### What is required
Upon reaching the line containing "[470,97,548,110] development ->", output that line and all remaining lines exactly, through the end of the entries, and output nothing before it.

### Dataset entries
◇ ◇ ◇

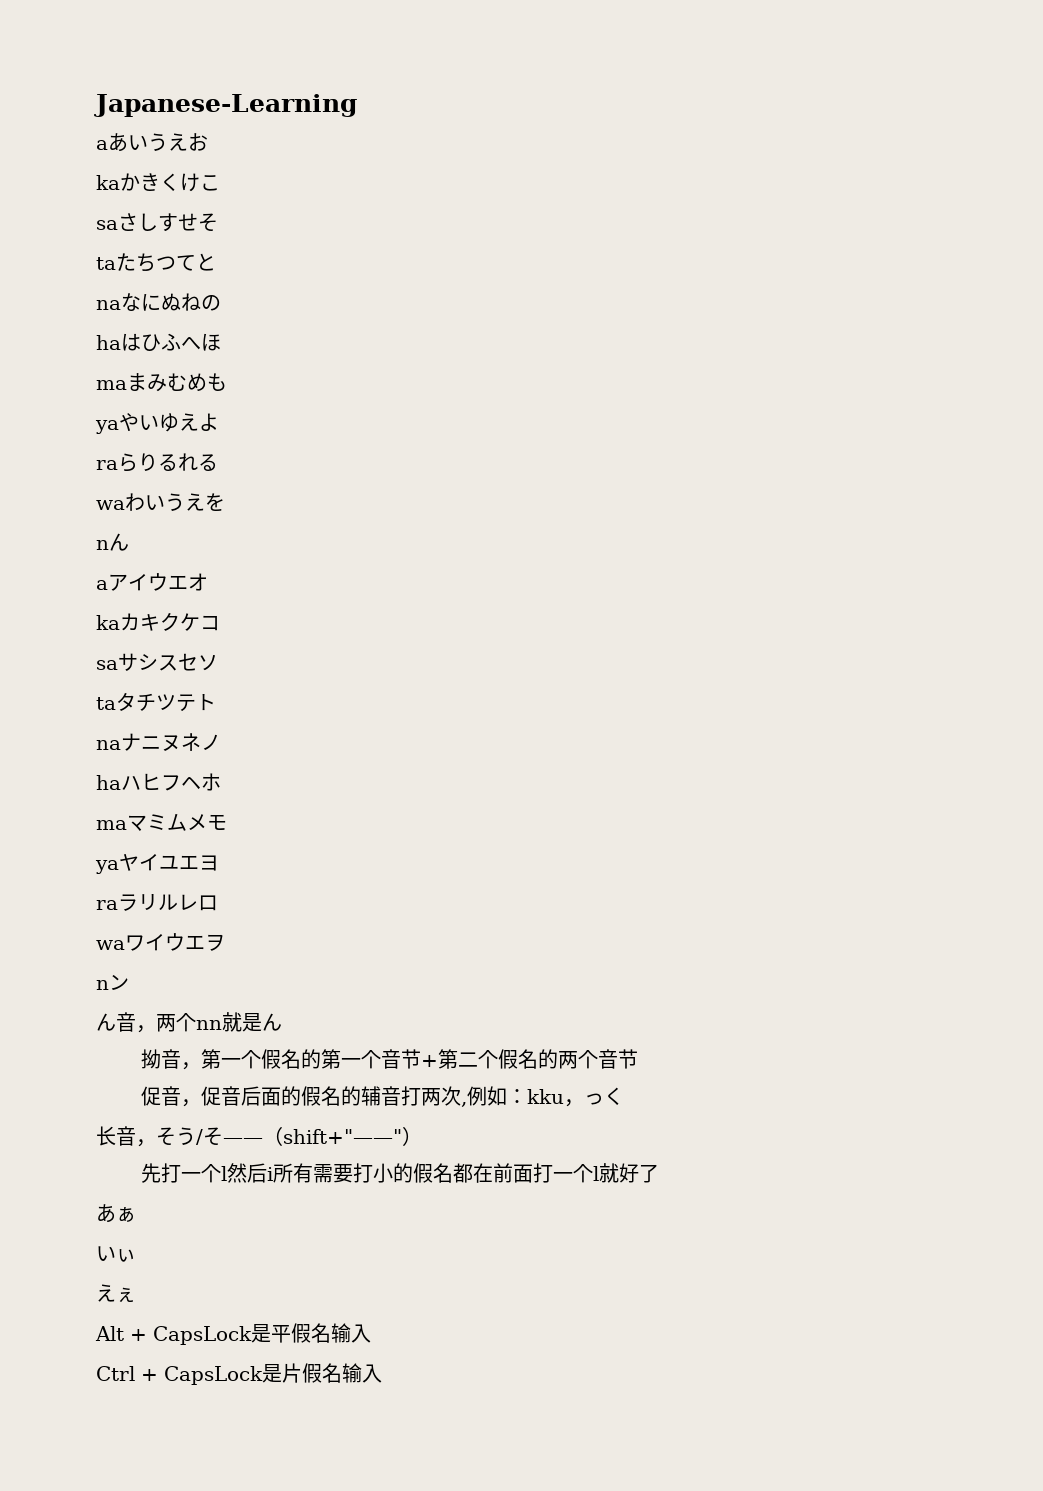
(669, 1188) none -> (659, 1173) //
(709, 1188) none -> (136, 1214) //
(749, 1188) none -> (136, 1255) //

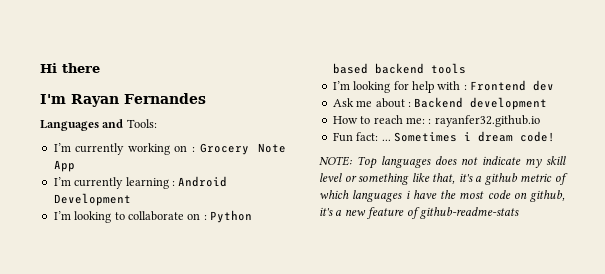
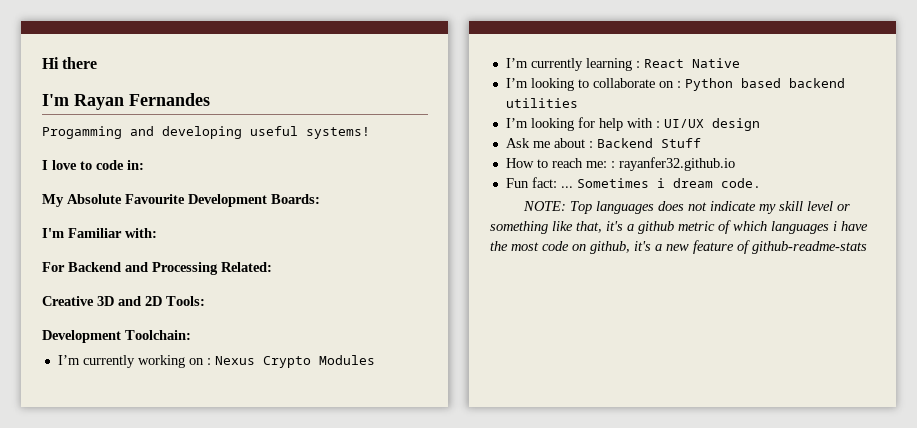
[40,119,124,131] Languages and -> [42,126,370,139] [42,160,144,170] [42,194,320,207] [42,228,157,238] [42,262,272,275] [42,296,162,306] Progamming and developing useful systems! // I love to code in: // My Absolute Favourite Development Boards: // I'm Familiar with: // For Backend and Processing Related: // Creative 3D and 2D
(157, 123) none -> [42,330,191,343] // Development Toolchain:
[199,143,286,155] [53,160,75,172] Grocery Note App -> [214,355,375,368] Nexus Crypto Modules
[178,176,228,187] [53,193,131,206] Android Development -> [643,58,740,68] React Native
[430,63,466,74] tools -> [505,98,578,108] utilities
[470,80,554,91] Frontend dev -> [663,118,760,131] UI/UX design
[470,97,548,110] development -> [660,138,701,148] Stuff
[519,131,555,142] code! -> [720,178,761,188] code.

◇ ◇ ◇

### Task output
[470,97,548,110] development -> [660,138,701,148] Stuff
[519,131,555,142] code! -> [720,178,761,188] code.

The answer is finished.